The evidence for an increasing level of play was the topic of a column I wrote earlier this year on Baseball Prospectus titled "The Myth of the Golden Age" and in particular one line of evidence fits nicely with Ankiel and Bressler. As described in that column:

Pitchers are increasingly selected from the amateur ranks based on their extreme right-hand-tail-of-the-distribution excellence in pitching. While there is certainly some athletic and experiential crossover that allows them to hit better than the general population (as evidenced by the best players at early ages being both the best hitters and pitchers), their hitting skill is not selected for in the evolutionary sense and so should remain relatively constant over time. In other words, pitchers simply don't hit as well in the modern game, not because they are not just as skilled (or slightly more so) with the bat as their predecessors, but because the selected skills of all players have increased over time.

What this all boils down to is that by measuring the relative success of pitchers at the plate we can at the same time, at least indirectly, measure the increasing level of play. The following graph documents that relation using OPS normalized by park and breaks it up by league.



What I find fascinating about this graph is that it not only shows the increasing difficulty that pitchers have when competing against their peers from the batter's box, it simultaneously gives some information on the relative level of play amongst competing leagues. You'll notice that the American Association and the Union Association of the 1880s and 1890s record higher relative values ostensibly because the leagues were not as difficult. The same applies to the Federal League (1914-1915) and American League relative to the National League from from 1901-1920 and again after integration through the early 1970s.

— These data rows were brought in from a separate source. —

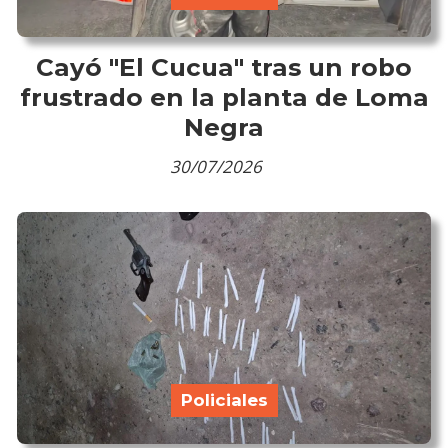
Cayó "El Cucua" tras un robo
frustrado en la planta de Loma
Negra
30/07/2026
Policiales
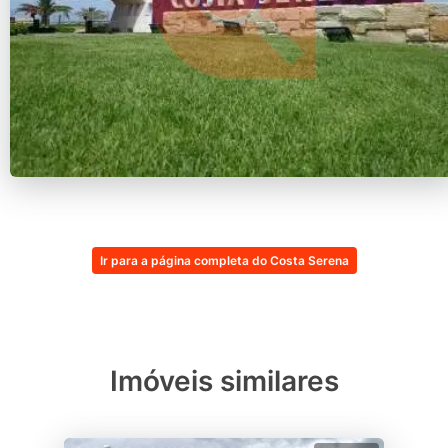
Ir para a página completa do Costa Serena
Imóveis similares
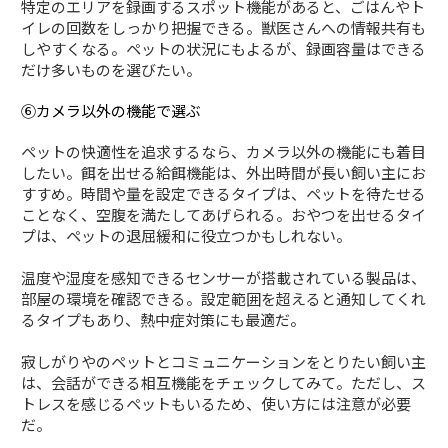
特定のエリアを録画するスポット機能があると、ごはんやト
イレの回数をしっかり把握できる。獣医さんへの情報共有も
しやすくなる。ペットの状況にもよるが、録画容量はできる
だけ多いものを選びたい。
⑥カメラ以外の機能で選ぶ
ペットの快適性を追求するなら、カメラ以外の機能にも着目
したい。餌を出せる給餌機能は、外出時間が長い飼い主にお
すすめ。時間や量を設定できるタイプは、ペットを待たせる
ことなく、空腹を満たしてあげられる。おやつを出せるタイ
プは、ペットの退屈緩和に役立つかもしれない。
温度や湿度を感知できるセンサーが搭載されている製品は、
部屋の環境を確認できる。設定範囲を超えると通知してくれ
るタイプもあり、熱中症対策にも最適だ。
寂しがりやのペットとコミュニケーションをとりたい飼い主
は、会話ができる相互機能をチェックしてみて。ただし、ス
トレスを感じるペットもいるため、使い方には注意が必要
だ。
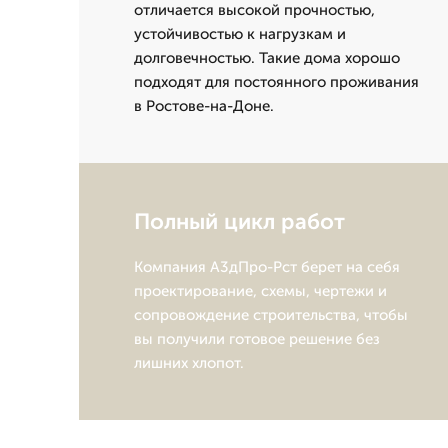
отличается высокой прочностью,
устойчивостью к нагрузкам и
долговечностью. Такие дома хорошо
подходят для постоянного проживания
в Ростове-на-Доне.
Полный цикл работ
Компания А3дПро-Рст берет на себя
проектирование, схемы, чертежи и
сопровождение строительства, чтобы
вы получили готовое решение без
лишних хлопот.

Obviously, after the introduction of the designated hitter in 1973 the league differences can't be measured and so the graph doesn't reflect the subsequent time period. However, if one were to plot those just in the NL, the decline would continue to the point where today the relative production is well under .500.

All of this has conspired to make Rick Ankiel's story even more compelling and so I for one am going to enjoy it while it lasts.